Dat is een heel andere werkwijze, die mede tot stand is gekomen door de aanhoudende aandacht van uw Kamer voor het thema van garanties en waarborgen, de omvang daarvan en de risico's die daarin besloten zitten. Dat is mede voor ons aanleiding geweest om het garantiekader te ontwikkelen. Dat implementeren wij nu. Wij zullen het totaalbedrag zich in de komende jaren neerwaarts zien ontwikkelen, om vele redenen, maar mede door het ingezette beleid.

De voorzitter: Voordat wij toekomen aan het Nationaal Hervormingsprogramma zijn er nog een paar restvragen naar aanleiding van het Stabiliteitsprogramma. Mag ik de heer De Grave vragen van zijn vier vragen de belangrijkste eruit te pikken? Misschien kunnen de andere vragen dan later schriftelijk worden beantwoord.

De heer De Grave (VVD): Ja, voorzitter, dat lukt.

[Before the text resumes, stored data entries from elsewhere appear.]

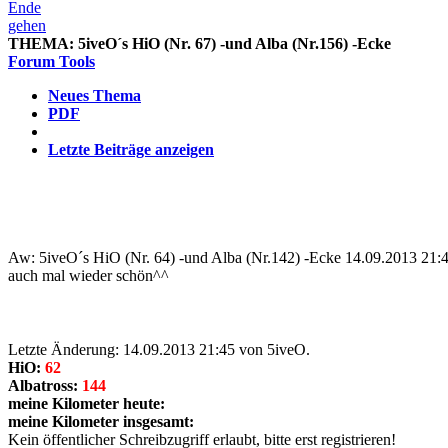
THEMA:
5iveO´s HiO (Nr. 67) -und Alba (Nr.156) -Ecke
Forum Tools
Neues Thema
PDF
Letzte Beiträge anzeigen
Aw: 5iveO´s HiO (Nr. 64) -und Alba (Nr.142) -Ecke
14.09.2013 21:
auch mal wieder schön^^
Letzte Änderung: 14.09.2013 21:45 von 5iveO.
HiO:
62
Albatross:
144
meine Kilometer heute:
meine Kilometer insgesamt:
Kein öffentlicher Schreibzugriff erlaubt, bitte erst registrieren!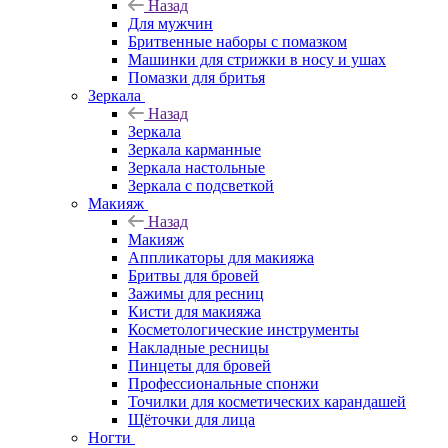
Назад
Для мужчин
Бритвенные наборы с помазком
Машинки для стрижки в носу и ушах
Помазки для бритья
Зеркала
Назад
Зеркала
Зеркала карманные
Зеркала настольные
Зеркала с подсветкой
Макияж
Назад
Макияж
Аппликаторы для макияжа
Бритвы для бровей
Зажимы для ресниц
Кисти для макияжа
Косметологические инструменты
Накладные ресницы
Пинцеты для бровей
Профессиональные спонжи
Точилки для косметических карандашей
Щёточки для лица
Ногти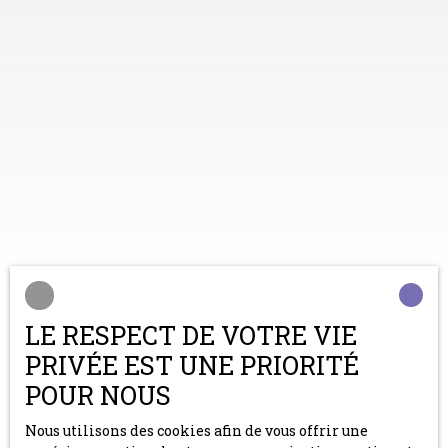
LE RESPECT DE VOTRE VIE
PRIVÉE EST UNE PRIORITÉ
Trier par
Créer une alerte
Pertinence
POUR NOUS
Nous utilisons des cookies afin de vous offrir une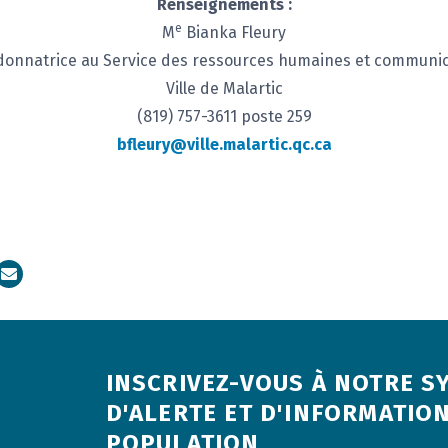
Renseignements :
e
M
Bianka Fleury
donnatrice au Service des ressources humaines et communic
Ville de Malartic
(819) 757-3611 poste 259
bfleury@ville.malartic.qc.ca
dIn
Courriel
INSCRIVEZ-VOUS À NOTRE S
D'ALERTE ET D'INFORMATION
POPULATION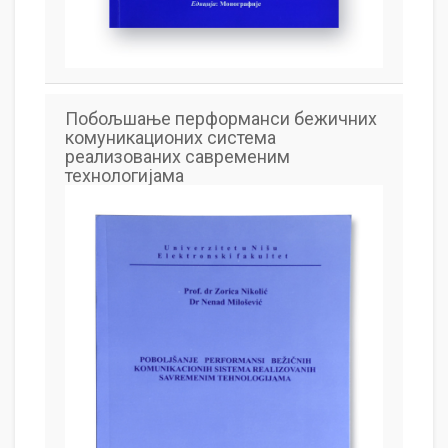
Побољшање перформанси бежичних
комуникационих система
реализованих савременим
технологијама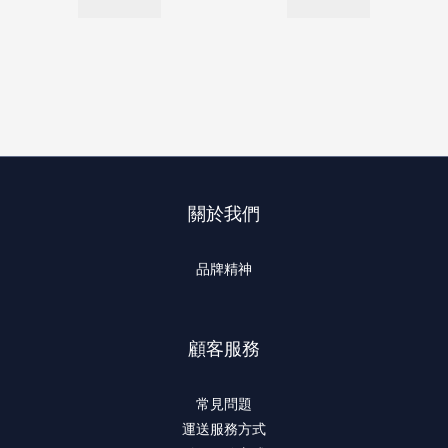
關於我們
品牌精神
顧客服務
常見問題
運送服務方式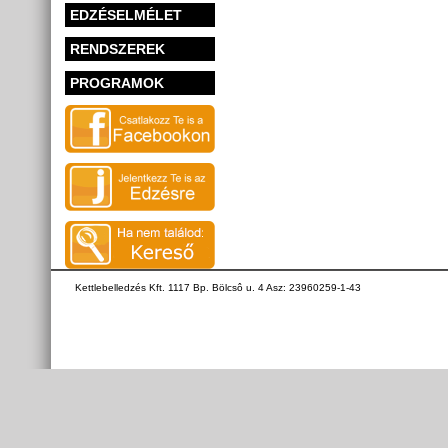
EDZÉSELMÉLET
RENDSZEREK
PROGRAMOK
Kettlebelledzés Kft. 1117 Bp. Bölcsô u. 4 Asz: 23960259-1-43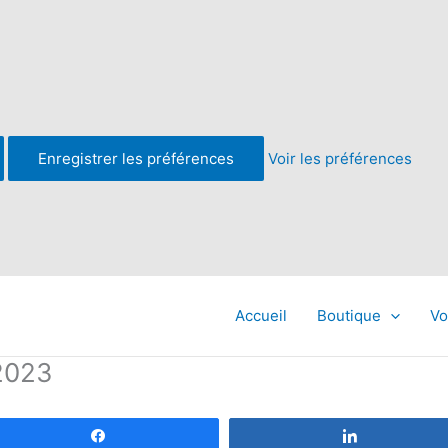
Enregistrer les préférences
Voir les préférences
Accueil
Boutique
Vo
-2023
Partagez
Partagez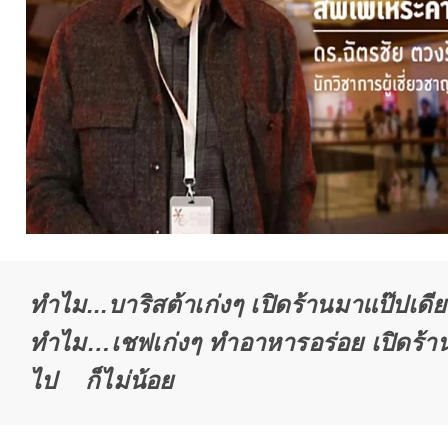
ทำไม...บาริสต้าเก่งๆ เปิดร้านมาแป๊ป
ทำไม…เชฟเก่งๆ ทำอาหารอร่อย เปิดร้า
ไป ก็ไม่น้อย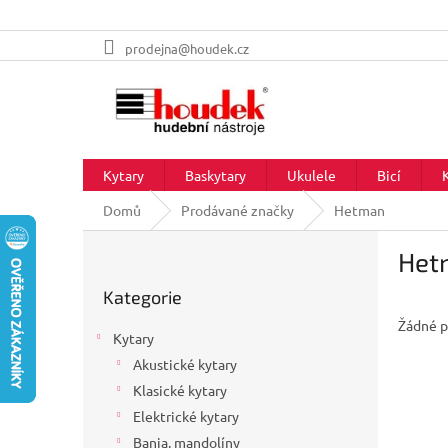
Přejít
prodejna@houdek.cz
na
obsah
Kytary
Baskytary
Ukulele
Bicí
Domů
Prodávané značky
Hetman
P
Het
o
Přeskočit
s
Kategorie
kategorie
t
Žádné p
r
Kytary
a
Akustické kytary
n
Klasické kytary
n
í
Elektrické kytary
p
Banja, mandolíny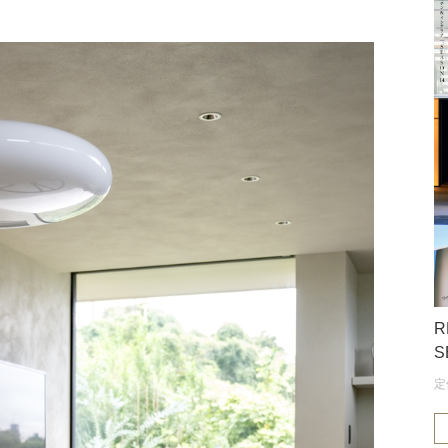
R
S
定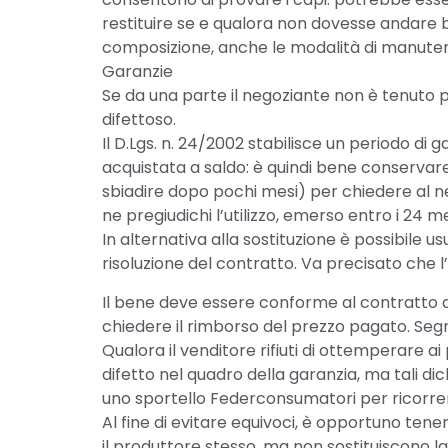
restituire se e qualora non dovesse andare be
composizione, anche le modalità di manutenzio
Garanzie
Se da una parte il negoziante non è tenuto p
difettoso.
Il D.Lgs. n. 24/2002 stabilisce un periodo di 
acquistata a saldo: è quindi bene conservar
sbiadire dopo pochi mesi) per chiedere al n
ne pregiudichi l’utilizzo, emerso entro i 24 me
In alternativa alla sostituzione è possibile 
risoluzione del contratto. Va precisato che
Il bene deve essere conforme al contratto di 
chiedere il rimborso del prezzo pagato. Segn
Qualora il venditore rifiuti di ottemperare 
difetto nel quadro della garanzia, ma tali d
uno sportello Federconsumatori per ricorrere
Al fine di evitare equivoci, è opportuno tene
il produttore stesso, ma non sostituiscono la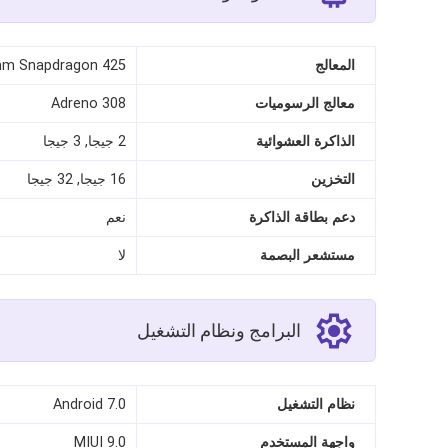
المعالج
m Snapdragon 425
معالج الرسوميات
Adreno 308
الذاكرة العشوائية
2 جيجا, 3 جيجا
التخزين
16 جيجا, 32 جيجا
دعم بطاقة الذاكرة
نعم
مستشعر البصمة
لا
البرامج ونظام التشغيل
نظام التشغيل
Android 7.0
واجهة المستخدم
MIUI 9.0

Ik denk dat de eerste vraag prima schriftelijk kan worden beantwoord, overigens niet dan nadat ik heb aangekondigd dat wij, al dan niet met andere fracties uit de Eerste Kamer, hierop zullen terugkomen. Wij hechten buitengemeen sterk aan het feit dat dit debat zorgvuldig wordt gevoerd. Wij hebben sterk de indruk dat dat op dit moment dreigt niet te gebeuren, ook vanwege de beeldvorming die ontstaan is op basis van het CBS-rapport. Dit zijn heel gevoelige onderwerpen. Het debat hoort zorgvuldig te gebeuren, dus we komen hier vanuit de Eerste Kamer nader op terug. Dit zou de eerste aanzet kunnen zijn tot schriftelijke beantwoording voor het nadere debat met de Minister, dan wel met de Minister en de Staatssecretaris.

Op de tweede vraag heeft de Minister al gereageerd, dus die is al achterhaald, maar misschien wil de Minister er nog wel iets over zeggen.

De derde vraag mag schriftelijk worden beantwoord.

Dan zou ik mijn vierde vraag over de annual growth survey als de meest interessante willen beschouwen. Misschien kan de Minister daarop antwoorden en er dan eventueel ook additioneel schriftelijk op ingaan.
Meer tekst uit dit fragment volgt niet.